I wore my favorite turquoise tank top with fitted stripy trousers, and Shiba had on a moss-green velvet dress, her hair in a fishtail braid. Just below her collarbones, hanging from a silver chain around her neck, was a single peacock feather.

“That’s beautiful,” I commented after we hugged hello.

“Thank you. I found it in a park near my house in Delhi last summer.”

“The necklace?”

“The feather.”

It turned out Shiba had made the necklace herself.

“It’s just some beadwork at the top and metal wire. I’ll make you one sometime.”

When Shiba and I had last been together, it had been as supervisor and Learner, but that dynamic had dissolved over the course of our texts and phone calls so that by the time we saw each other at the station, it felt like we were old friends. I suppose, in actual fact, we still knew little of each other. It sometimes felt, though, at least to me, as if everything was known between us and always had been.

We had a coffee near the station before heading off to explore, walking along the cobbled streets of the city’s center, dipping in and out of vintage shops along the way. From one, I bought a mushroom-shaped candle, and she bought a ring with a tiny silver turtle on it. We strolled and browsed and talked, and Shiba told me more about how the Centre had come into being.

She told me her father had met the other founders while he was studying at Oxford—David, a historian from Israel, George, an English biochemist, and Eric, an anthropologist from the States. They’d met at the university chess club. Each of them, she said, was exceptionally clever and hugely ambitious, and it didn’t take long for them to become close. It was the anthropologist, apparently, who first uncovered the heart of the process, and they all developed the idea together from there. Soon after graduation, they’d set up a small institution, at first teaching only Hindi.

“Why Hindi?” I asked.

“They wanted to start with one language, to see if it worked. I guess Hindi was the most convenient at the time. Anyway, it was a very controlled experiment, just a handful of people. Then, slowly, they started expanding into other languages and eventually built the place I manage now.”

The founders had since moved back to their respective home cities. They continued receiving income from the Centre but were, apparently, mostly researching other areas for expansion while leaving the day-to-day operations in Shiba’s hands.

“It can’t be easy doing it on your own,” I said.

“I enjoy it,” she said. “And the truth is, I feel like this is only the beginning. There’s so much more we can do with this knowledge.”

“Yeah?”

“It gives me a profound sense of purpose, this work. What I’m moving toward feels … collective, you know? And crucial.”

“Yeah,” I said. “I think that’s what I’m searching for too. Purpose. That’s why I went there in the first place.”

“You think that’s why you were there,” she said. “But you don’t know for sure. Sometimes, our true purpose only becomes apparent later.”
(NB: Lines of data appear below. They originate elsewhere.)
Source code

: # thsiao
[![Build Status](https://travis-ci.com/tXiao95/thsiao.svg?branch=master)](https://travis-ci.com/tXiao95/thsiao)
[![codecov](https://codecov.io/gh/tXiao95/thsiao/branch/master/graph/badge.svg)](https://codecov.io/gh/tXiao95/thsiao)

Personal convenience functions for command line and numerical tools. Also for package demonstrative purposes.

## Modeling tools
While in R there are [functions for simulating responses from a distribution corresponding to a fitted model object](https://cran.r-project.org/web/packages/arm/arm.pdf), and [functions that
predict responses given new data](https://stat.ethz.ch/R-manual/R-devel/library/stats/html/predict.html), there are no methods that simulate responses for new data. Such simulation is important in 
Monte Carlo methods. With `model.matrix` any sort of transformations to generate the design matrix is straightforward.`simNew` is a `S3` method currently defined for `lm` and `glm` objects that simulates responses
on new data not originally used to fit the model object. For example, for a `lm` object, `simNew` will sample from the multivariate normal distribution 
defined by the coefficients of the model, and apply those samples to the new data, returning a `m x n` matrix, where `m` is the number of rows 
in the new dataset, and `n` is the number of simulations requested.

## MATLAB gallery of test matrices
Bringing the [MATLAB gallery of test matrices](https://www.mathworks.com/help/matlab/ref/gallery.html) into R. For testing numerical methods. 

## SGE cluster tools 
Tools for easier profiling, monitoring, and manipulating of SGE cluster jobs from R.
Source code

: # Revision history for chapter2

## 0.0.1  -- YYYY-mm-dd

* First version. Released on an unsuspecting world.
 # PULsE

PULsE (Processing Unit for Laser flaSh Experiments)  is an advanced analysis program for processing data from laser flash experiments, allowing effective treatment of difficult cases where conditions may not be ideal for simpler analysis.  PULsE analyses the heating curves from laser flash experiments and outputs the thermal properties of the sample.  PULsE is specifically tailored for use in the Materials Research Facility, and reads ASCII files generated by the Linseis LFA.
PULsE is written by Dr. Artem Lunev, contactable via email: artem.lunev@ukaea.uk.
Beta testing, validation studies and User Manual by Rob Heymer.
“That’s true,” I replied. “But seriously, it’s impressive that your dad gave you that much responsibility.”

She shook her head.

“He didn’t give me the responsibility. I took it. They would work in total secrecy, those four. Didn’t want the families involved at all. It was always him and the three uncles switching off laptops and lowering their voices when my mom or I entered the room. Honestly, at some point I wondered if they were CIA.”

“Maybe they were.”

“Nah, but it pissed me off, these men in their man cave, working on this supersecret thing. So I started snooping. I put the pieces together that way. Figured it all out.”